_What you need to do_. For the word "into", find each line in the entries where it occurs and copy that line.

_Record excerpts_.
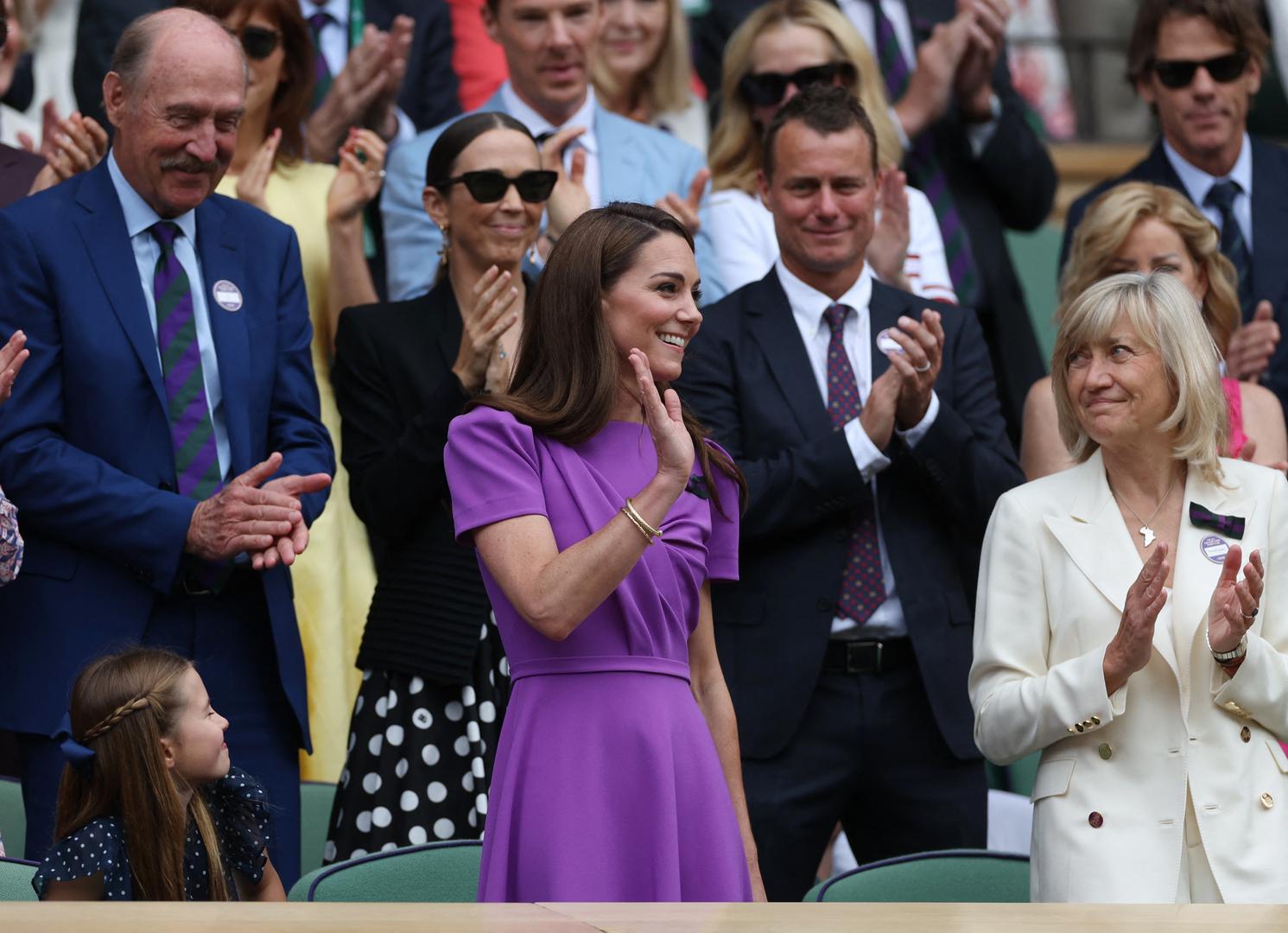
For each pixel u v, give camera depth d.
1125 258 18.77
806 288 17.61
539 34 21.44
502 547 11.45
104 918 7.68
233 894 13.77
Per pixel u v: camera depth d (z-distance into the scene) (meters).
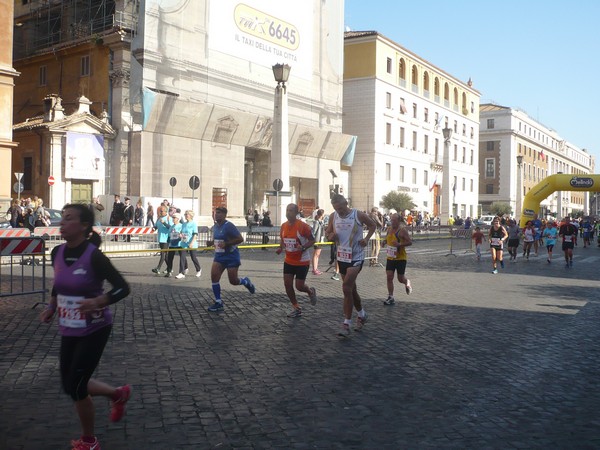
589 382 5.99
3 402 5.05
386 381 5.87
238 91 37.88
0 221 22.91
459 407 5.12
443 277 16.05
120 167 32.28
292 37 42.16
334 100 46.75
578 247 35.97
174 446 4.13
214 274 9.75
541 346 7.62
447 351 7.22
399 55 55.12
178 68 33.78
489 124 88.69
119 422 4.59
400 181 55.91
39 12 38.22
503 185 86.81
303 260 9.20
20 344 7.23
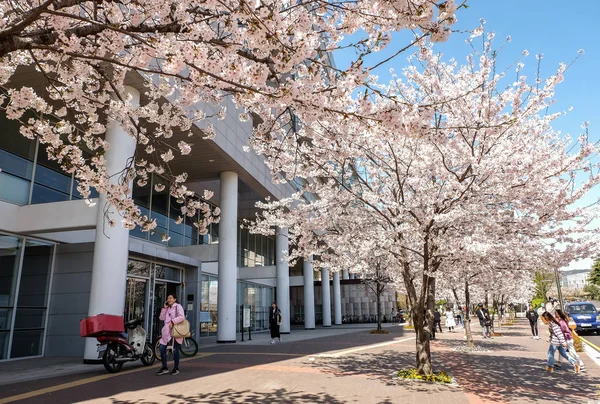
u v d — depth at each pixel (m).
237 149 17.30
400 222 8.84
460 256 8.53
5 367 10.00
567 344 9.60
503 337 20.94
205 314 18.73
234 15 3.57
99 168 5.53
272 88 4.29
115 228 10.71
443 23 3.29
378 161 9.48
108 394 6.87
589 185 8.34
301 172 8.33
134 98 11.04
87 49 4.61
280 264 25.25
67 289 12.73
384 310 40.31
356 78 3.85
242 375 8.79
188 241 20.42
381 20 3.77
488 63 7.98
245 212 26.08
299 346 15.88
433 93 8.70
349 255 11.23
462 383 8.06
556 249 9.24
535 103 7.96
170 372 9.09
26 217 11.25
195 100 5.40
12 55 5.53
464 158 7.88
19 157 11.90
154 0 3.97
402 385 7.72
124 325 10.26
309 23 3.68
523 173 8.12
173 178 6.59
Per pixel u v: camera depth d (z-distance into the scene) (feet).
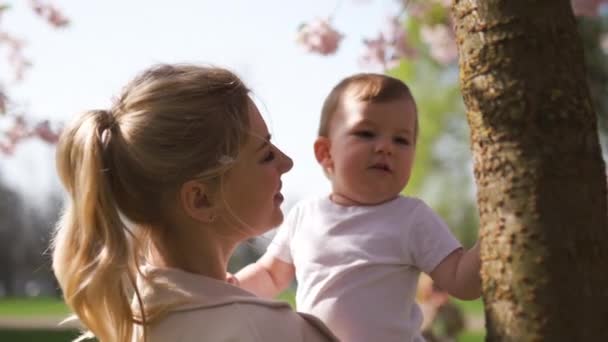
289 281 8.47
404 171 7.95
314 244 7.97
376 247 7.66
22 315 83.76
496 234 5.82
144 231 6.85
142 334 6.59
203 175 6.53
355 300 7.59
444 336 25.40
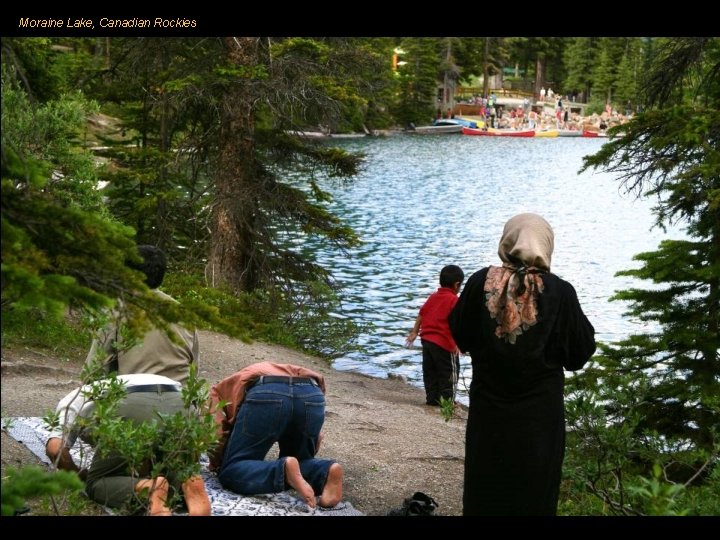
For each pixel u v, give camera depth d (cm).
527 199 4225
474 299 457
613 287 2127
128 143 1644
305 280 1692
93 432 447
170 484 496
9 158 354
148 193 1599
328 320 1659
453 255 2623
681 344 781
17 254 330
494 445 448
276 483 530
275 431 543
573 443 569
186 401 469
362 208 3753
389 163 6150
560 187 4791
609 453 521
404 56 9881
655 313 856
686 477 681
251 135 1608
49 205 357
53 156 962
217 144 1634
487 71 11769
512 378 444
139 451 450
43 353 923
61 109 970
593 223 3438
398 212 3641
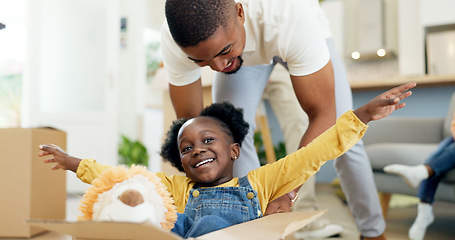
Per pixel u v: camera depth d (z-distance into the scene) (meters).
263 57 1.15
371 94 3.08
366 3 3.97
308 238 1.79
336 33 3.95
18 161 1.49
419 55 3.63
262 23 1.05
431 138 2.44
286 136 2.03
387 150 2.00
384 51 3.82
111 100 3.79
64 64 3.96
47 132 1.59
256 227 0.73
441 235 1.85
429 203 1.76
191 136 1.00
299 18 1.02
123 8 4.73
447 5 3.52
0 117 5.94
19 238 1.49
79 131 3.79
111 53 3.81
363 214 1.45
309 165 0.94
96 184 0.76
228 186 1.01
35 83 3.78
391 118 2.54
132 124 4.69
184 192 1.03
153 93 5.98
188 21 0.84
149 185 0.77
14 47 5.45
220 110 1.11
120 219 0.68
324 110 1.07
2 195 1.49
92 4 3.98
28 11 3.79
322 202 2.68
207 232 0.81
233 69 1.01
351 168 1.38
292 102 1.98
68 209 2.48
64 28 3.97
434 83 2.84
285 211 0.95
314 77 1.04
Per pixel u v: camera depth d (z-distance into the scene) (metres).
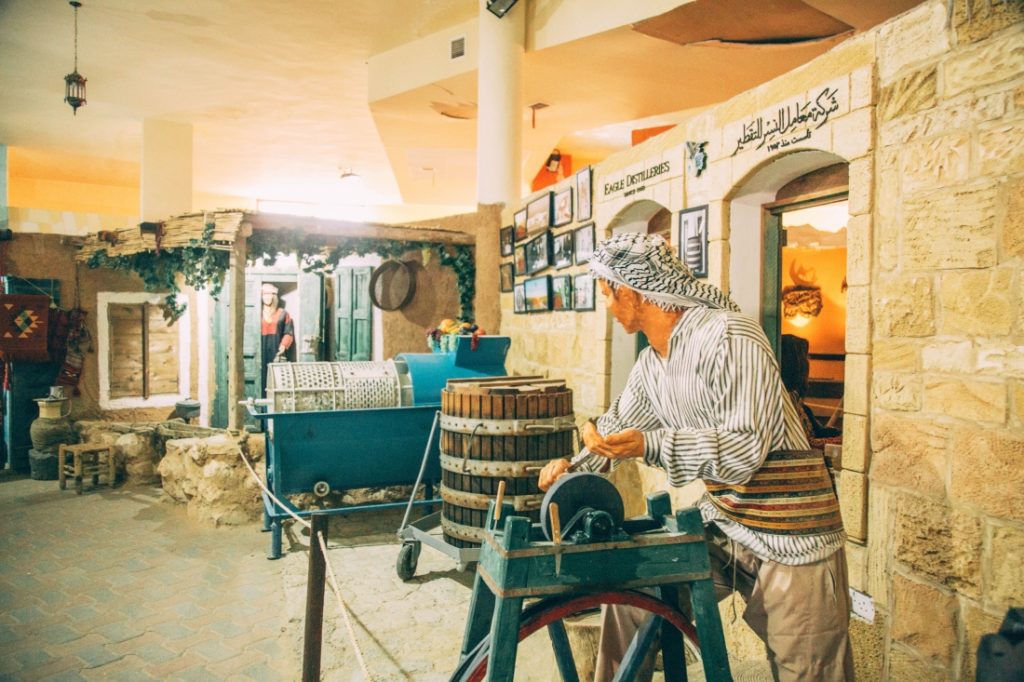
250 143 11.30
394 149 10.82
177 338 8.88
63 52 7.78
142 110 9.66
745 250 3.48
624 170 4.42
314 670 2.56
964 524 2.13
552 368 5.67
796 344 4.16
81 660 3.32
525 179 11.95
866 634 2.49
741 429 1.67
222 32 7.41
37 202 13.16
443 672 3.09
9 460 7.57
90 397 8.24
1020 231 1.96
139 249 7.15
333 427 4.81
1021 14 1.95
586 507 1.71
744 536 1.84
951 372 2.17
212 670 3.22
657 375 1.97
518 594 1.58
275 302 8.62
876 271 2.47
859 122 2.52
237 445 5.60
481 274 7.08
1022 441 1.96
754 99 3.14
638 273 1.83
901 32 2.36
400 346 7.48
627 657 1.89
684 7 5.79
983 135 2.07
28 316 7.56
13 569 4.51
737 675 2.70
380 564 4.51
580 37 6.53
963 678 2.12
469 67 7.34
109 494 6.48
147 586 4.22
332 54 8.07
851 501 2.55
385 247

_Result_.
Per pixel u v: camera depth d (z-distance into the scene) (meters).
Per pixel u v: camera depth d (z-distance into the scene) (feet).
Per pixel u v: camera depth d (z-distance into the scene) (meters).
Per pixel u v: camera depth d (z-distance into the scene) (metres).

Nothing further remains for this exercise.